In short time you'll be able to install the update with the following command:
`sudo dnf upgrade --enablerepo=updates-testing --advisory=FEDORA-2020-10ec8aca61`
You can provide feedback for this update here: https://bodhi.fedoraproject.org/updates/FEDORA-2020-10ec8aca61

See also https://fedoraproject.org/wiki/QA:Updates_Testing for more information on how to test updates.

Comment 32 Fedora Update System 2020-11-21 02:46:34 UTC
FEDORA-2020-3e005ce2e0 has been pushed to the Fedora 32 testing repository.
In short time you'll be able to install the update with the following command:
`sudo dnf upgrade --enablerepo=updates-testing --advisory=FEDORA-2020-3e005ce2e0`
You can provide feedback for this update here: https://bodhi.fedoraproject.org/updates/FEDORA-2020-3e005ce2e0

See also https://fedoraproject.org/wiki/QA:Updates_Testing for more information on how to test updates.

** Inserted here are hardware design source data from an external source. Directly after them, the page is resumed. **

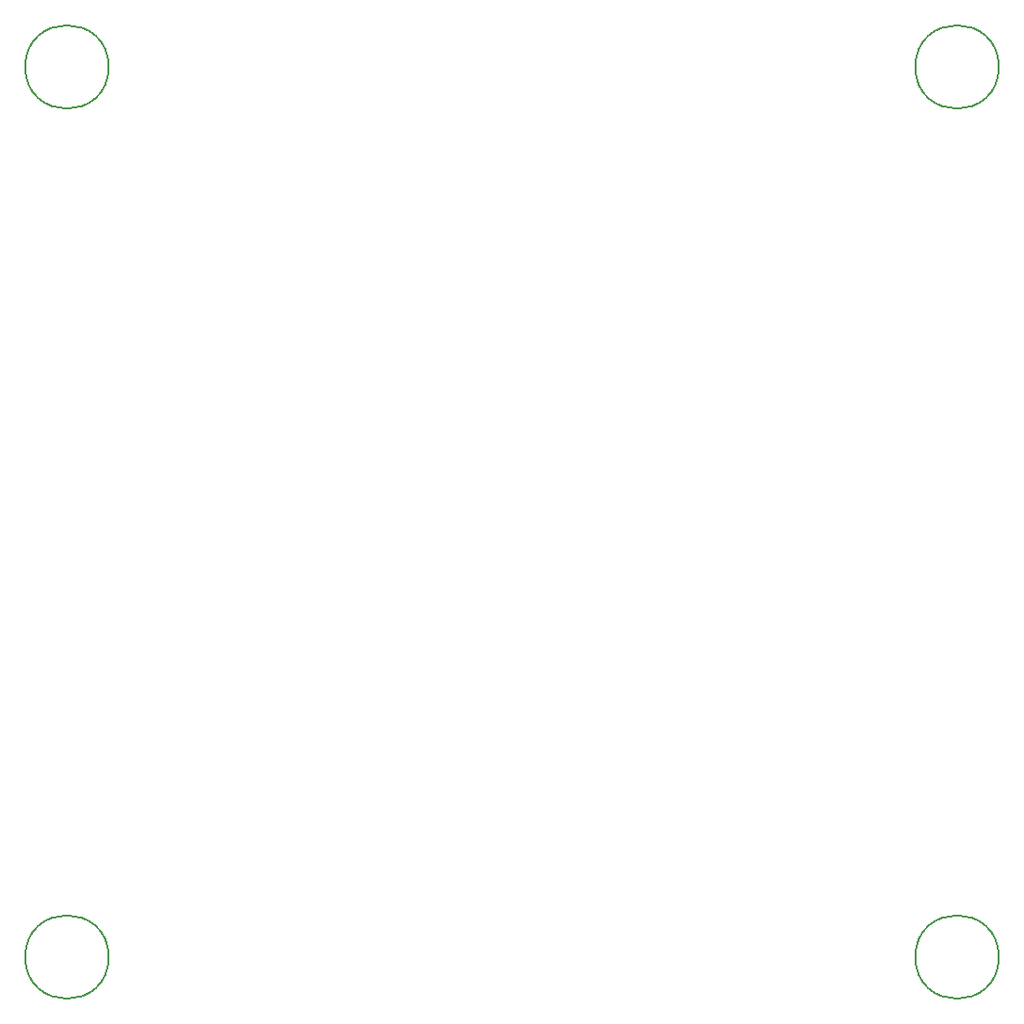
<source format=gbr>
%TF.GenerationSoftware,KiCad,Pcbnew,6.0.11-2627ca5db0~126~ubuntu22.04.1*%
%TF.CreationDate,2023-04-06T15:07:13+02:00*%
%TF.ProjectId,Subductor_carte_commande,53756264-7563-4746-9f72-5f6361727465,rev?*%
%TF.SameCoordinates,Original*%
%TF.FileFunction,Other,Comment*%
%FSLAX46Y46*%
G04 Gerber Fmt 4.6, Leading zero omitted, Abs format (unit mm)*
G04 Created by KiCad (PCBNEW 6.0.11-2627ca5db0~126~ubuntu22.04.1) date 2023-04-06 15:07:13*
%MOMM*%
%LPD*%
G01*
G04 APERTURE LIST*
%ADD10C,0.150000*%
G04 APERTURE END LIST*
D10*
%TO.C,H1*%
X38750000Y-35000000D02*
G75*
G03*
X38750000Y-35000000I-3750000J0D01*
G01*
%TO.C,H4*%
X118750000Y-115000000D02*
G75*
G03*
X118750000Y-115000000I-3750000J0D01*
G01*
%TO.C,H3*%
X38750000Y-115000000D02*
G75*
G03*
X38750000Y-115000000I-3750000J0D01*
G01*
%TO.C,H2*%
X118750000Y-35000000D02*
G75*
G03*
X118750000Y-35000000I-3750000J0D01*
G01*
%TD*%
M02*

</source>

Comment 33 Fedora Update System 2020-11-22 01:25:07 UTC
FEDORA-2020-10ec8aca61 has been pushed to the Fedora 33 stable repository.
If problem still persists, please make note of it in this bug report.

Comment 34 Fedora Update System 2020-11-24 01:22:42 UTC
FEDORA-2020-3e005ce2e0 has been pushed to the Fedora 32 stable repository.
If problem still persists, please make note of it in this bug report.